Skip to main content
Version: v1.10

Full-Text Search

Spice provides full text search functionality with BM25 scoring. Datasets can be augmented with a full-text search index that enables efficient search. Dataset columns are included in the full-text index based on the column configuration.

To enable full-text search, configure your dataset columns within your dataset definition as follows:

datasets:
- from: github:github.com/spiceai/docs/pulls
name: doc.pulls
params:
github_token: ${secrets:GITHUB_TOKEN}
acceleration:
enabled: true
columns:
- name: title
full_text_search:
enabled: true
row_id:
- id
- name: body
full_text_search:
enabled: true

In this example, full-text search indexing is enabled on both the title and body columns. The row_id specifies a unique identifier for referencing search results and retrieving additional data.

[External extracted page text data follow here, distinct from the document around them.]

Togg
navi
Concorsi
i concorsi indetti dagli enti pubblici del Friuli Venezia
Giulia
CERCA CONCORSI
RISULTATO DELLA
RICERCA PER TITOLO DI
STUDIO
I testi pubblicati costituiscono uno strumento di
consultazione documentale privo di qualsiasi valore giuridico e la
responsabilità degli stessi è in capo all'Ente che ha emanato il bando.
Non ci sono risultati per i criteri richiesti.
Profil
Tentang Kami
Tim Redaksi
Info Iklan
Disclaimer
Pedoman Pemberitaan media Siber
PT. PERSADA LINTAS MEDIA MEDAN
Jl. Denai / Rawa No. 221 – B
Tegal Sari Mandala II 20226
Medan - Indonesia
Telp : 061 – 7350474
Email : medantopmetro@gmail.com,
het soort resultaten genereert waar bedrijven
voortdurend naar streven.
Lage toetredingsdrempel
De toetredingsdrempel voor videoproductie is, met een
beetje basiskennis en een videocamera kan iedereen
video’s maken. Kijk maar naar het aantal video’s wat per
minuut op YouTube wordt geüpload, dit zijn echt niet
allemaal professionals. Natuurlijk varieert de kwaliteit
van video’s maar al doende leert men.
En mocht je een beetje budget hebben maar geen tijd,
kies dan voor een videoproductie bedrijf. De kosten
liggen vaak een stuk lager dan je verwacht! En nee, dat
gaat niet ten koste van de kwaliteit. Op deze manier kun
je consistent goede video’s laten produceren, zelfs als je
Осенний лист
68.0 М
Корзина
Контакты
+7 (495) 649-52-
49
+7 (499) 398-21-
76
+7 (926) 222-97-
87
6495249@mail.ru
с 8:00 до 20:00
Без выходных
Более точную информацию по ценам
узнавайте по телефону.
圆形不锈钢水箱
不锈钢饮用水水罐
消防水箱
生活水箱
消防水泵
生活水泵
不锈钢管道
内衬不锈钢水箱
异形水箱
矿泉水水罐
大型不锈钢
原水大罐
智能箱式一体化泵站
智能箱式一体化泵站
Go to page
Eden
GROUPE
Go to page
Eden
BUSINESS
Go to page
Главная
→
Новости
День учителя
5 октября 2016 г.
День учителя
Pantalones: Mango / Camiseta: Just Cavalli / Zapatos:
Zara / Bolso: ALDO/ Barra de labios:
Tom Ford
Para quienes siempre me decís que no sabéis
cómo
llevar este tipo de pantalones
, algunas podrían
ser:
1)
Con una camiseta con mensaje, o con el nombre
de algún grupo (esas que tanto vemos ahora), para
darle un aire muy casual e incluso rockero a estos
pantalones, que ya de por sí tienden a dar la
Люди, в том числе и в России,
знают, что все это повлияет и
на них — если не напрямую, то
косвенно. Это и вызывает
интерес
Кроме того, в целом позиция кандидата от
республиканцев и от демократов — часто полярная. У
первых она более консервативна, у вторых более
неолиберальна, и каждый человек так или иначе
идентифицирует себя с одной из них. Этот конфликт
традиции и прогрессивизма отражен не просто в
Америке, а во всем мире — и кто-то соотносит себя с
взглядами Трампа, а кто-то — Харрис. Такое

Searching with the HTTP API

After enabling indexing, you can perform searches using the HTTP API endpoint /v1/search. Results will be ranked based on the relevance to your keyword query across indexed columns (title and body in this example).

For details on using this endpoint, see the [API reference for /v1/search(../../api/HTTP/post-search).

Searching with SQL

Spice also provides full-text search through SQL using a user-defined table function (UDTF), text_search().

Example SQL Query

Here's how you can query using SQL:

SELECT id, title, score
FROM text_search(doc.pulls, 'search keywords', body)
ORDER BY score DESC
LIMIT 5;

This returns the top 5 results from the doc.pulls dataset that best match your search keywords within the body column.

Function Signature

The text_search() function has the following signature:

text_search(
table STRING, -- Dataset name (required)
query STRING, -- Keyword or phrase to search (required)
col STRING, -- Specific column to search (required if dataset has multiple indexed columns)
limit INTEGER, -- Maximum results returned (optional, defaults to 1000)
include_score BOOLEAN -- Include relevance scores in results (optional, defaults to TRUE)
)
RETURNS TABLE -- Original table columns plus an optional FLOAT column `score`

By default, text_search retrieves up to 1000 results. To adjust this, specify the limit parameter in the function call.

Use this function to integrate robust full-text search directly into your data workflows with minimal setup.